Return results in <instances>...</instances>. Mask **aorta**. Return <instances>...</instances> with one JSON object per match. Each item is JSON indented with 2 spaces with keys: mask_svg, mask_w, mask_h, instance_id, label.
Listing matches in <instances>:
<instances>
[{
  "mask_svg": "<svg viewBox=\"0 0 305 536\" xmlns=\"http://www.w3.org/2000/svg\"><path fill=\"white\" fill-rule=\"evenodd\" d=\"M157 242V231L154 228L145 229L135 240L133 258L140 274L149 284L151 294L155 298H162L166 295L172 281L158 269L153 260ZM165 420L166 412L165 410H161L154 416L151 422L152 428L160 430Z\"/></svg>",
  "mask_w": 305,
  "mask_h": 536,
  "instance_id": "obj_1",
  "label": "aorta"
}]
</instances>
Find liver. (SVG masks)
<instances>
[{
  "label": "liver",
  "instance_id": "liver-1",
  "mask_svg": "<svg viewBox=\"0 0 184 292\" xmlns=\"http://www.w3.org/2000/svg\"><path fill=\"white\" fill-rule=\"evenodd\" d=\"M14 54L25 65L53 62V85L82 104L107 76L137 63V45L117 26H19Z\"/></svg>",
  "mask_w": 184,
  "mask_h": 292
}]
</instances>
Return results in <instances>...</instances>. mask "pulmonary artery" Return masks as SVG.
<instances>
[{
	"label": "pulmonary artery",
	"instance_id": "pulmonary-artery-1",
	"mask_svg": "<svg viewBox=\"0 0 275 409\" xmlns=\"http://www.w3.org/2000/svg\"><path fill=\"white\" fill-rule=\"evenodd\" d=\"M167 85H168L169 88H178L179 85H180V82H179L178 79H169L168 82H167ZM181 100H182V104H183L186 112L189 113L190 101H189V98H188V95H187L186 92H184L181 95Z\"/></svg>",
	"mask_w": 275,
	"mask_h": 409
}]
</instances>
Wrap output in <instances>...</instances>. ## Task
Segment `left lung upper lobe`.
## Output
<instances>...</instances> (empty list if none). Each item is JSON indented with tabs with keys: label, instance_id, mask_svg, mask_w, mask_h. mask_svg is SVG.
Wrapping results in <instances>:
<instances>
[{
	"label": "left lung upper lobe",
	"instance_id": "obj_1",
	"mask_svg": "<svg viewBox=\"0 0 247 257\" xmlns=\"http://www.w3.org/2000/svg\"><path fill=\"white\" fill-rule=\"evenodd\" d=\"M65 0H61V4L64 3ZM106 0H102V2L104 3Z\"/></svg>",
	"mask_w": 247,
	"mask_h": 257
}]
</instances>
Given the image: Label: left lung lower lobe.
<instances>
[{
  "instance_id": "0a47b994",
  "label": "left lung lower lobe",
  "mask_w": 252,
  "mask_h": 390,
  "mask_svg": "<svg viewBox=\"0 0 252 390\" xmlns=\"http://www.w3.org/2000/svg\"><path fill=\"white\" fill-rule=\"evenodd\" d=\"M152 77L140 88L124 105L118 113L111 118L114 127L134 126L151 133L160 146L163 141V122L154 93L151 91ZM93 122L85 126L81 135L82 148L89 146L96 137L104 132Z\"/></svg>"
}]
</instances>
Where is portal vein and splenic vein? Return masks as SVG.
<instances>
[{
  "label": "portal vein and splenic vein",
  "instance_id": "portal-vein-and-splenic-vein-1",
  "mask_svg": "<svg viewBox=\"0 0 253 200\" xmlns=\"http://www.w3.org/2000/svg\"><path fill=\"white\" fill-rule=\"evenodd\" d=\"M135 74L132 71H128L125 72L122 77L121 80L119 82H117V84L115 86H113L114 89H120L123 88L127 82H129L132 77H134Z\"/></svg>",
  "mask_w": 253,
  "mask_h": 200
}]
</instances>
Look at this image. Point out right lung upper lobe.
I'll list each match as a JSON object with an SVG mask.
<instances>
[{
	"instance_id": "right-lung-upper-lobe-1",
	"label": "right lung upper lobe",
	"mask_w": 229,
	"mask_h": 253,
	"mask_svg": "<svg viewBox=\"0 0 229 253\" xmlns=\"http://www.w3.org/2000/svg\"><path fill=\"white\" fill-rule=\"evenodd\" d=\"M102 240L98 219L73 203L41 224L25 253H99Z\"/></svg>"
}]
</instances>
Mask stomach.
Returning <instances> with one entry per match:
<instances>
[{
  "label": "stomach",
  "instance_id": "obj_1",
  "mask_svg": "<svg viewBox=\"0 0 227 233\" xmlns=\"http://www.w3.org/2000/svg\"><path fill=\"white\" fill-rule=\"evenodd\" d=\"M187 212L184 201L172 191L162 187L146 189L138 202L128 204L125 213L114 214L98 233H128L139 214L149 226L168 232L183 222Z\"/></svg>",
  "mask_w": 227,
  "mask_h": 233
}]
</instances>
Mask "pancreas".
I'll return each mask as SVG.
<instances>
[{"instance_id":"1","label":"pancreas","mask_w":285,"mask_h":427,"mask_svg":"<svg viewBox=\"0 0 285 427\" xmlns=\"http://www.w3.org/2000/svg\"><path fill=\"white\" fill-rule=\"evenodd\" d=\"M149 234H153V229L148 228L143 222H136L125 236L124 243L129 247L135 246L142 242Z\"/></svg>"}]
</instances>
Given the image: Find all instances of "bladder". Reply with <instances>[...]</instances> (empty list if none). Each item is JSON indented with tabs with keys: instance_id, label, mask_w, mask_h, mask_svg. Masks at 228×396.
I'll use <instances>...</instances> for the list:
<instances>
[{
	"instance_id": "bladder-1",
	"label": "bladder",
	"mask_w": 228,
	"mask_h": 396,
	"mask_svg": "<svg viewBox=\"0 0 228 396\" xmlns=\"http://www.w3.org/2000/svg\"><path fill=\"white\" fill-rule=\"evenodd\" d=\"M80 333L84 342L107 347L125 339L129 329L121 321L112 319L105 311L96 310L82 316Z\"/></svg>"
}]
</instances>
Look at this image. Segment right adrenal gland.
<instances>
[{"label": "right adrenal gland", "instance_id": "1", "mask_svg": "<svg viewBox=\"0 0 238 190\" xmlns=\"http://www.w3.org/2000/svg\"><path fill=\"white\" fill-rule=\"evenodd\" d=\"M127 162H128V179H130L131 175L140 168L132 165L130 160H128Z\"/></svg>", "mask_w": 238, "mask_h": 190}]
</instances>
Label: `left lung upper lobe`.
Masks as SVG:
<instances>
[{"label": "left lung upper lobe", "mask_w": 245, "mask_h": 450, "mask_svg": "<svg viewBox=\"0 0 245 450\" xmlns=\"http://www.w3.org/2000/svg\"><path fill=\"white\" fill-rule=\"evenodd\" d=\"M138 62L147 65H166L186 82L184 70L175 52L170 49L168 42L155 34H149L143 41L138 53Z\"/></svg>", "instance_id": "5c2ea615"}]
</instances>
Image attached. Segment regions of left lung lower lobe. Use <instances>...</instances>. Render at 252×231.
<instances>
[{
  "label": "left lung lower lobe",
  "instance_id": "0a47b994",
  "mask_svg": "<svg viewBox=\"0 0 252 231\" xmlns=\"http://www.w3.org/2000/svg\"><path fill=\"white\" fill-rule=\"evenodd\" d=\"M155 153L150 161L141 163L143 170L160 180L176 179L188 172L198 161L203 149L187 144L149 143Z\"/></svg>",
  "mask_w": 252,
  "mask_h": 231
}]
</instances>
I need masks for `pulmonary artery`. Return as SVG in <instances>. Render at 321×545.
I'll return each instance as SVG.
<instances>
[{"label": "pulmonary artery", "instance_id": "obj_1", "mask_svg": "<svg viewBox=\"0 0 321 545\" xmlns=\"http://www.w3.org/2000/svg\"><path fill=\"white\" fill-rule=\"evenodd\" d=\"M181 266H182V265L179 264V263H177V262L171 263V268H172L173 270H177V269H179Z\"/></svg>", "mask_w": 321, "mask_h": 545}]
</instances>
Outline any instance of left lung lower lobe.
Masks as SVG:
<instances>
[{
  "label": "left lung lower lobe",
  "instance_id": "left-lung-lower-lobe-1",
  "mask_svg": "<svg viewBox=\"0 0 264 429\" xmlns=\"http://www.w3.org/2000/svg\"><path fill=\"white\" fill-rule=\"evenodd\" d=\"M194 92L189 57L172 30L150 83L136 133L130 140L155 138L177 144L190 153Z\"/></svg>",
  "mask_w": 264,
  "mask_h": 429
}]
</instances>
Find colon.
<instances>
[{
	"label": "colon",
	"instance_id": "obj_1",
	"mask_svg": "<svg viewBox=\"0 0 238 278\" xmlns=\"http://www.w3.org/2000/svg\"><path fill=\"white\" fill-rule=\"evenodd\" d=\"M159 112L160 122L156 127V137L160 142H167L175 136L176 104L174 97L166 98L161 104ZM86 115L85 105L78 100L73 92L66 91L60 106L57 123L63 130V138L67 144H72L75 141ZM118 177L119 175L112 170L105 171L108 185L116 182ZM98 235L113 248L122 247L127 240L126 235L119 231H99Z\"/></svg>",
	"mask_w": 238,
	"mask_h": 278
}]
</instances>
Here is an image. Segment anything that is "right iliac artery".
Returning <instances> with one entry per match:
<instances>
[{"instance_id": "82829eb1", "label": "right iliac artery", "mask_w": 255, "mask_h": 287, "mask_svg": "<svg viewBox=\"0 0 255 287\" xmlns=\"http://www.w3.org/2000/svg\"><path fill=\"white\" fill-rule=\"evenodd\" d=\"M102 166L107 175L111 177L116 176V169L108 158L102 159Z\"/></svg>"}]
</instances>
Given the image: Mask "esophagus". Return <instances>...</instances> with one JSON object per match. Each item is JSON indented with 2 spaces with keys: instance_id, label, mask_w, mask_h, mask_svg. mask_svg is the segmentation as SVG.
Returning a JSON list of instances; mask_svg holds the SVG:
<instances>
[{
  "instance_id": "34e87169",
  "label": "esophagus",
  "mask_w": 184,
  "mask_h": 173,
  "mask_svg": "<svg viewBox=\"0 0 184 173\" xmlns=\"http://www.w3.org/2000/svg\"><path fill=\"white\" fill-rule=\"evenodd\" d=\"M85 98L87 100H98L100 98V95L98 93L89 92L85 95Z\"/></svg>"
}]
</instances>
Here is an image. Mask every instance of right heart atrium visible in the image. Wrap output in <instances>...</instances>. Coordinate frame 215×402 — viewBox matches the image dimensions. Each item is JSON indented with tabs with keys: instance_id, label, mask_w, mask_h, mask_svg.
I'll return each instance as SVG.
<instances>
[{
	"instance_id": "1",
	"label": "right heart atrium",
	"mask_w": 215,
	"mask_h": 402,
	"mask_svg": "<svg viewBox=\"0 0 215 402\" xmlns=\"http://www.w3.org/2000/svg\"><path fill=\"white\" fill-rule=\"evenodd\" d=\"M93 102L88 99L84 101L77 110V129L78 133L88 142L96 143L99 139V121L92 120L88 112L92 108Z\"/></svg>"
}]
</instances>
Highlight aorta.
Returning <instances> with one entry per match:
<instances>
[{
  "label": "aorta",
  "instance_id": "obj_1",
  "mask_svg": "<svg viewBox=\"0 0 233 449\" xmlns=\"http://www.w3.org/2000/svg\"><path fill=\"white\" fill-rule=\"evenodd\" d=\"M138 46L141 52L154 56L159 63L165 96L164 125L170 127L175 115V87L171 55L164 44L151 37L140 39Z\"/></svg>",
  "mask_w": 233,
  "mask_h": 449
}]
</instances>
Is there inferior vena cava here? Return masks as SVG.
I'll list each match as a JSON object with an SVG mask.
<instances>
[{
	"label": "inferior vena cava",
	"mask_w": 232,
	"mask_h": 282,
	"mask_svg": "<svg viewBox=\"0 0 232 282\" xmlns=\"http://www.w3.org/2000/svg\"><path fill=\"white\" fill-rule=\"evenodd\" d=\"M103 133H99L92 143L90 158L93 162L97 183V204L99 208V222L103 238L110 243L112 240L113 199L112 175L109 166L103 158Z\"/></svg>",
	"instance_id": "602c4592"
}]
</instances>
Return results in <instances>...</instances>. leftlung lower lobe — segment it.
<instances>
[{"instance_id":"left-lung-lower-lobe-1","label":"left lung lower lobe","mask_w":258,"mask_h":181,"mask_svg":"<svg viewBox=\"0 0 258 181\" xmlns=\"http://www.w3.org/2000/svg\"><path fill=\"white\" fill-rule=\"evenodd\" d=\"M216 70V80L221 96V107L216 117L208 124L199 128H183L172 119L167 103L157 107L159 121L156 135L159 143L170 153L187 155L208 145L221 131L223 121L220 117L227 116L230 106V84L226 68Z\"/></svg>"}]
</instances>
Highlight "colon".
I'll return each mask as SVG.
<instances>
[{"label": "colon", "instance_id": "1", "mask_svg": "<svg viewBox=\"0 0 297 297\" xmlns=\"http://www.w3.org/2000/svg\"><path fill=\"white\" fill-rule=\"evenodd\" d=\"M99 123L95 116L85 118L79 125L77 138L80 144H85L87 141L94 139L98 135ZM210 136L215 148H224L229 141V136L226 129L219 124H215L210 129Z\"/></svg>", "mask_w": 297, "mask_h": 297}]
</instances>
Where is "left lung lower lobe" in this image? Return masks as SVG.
☆ ☆ ☆
_STATED EXERCISE_. Count the lines in the material above that contain the string "Find", treating uppercase and lowercase letters as different. Give only the number.

_EXERCISE OUTPUT_. 3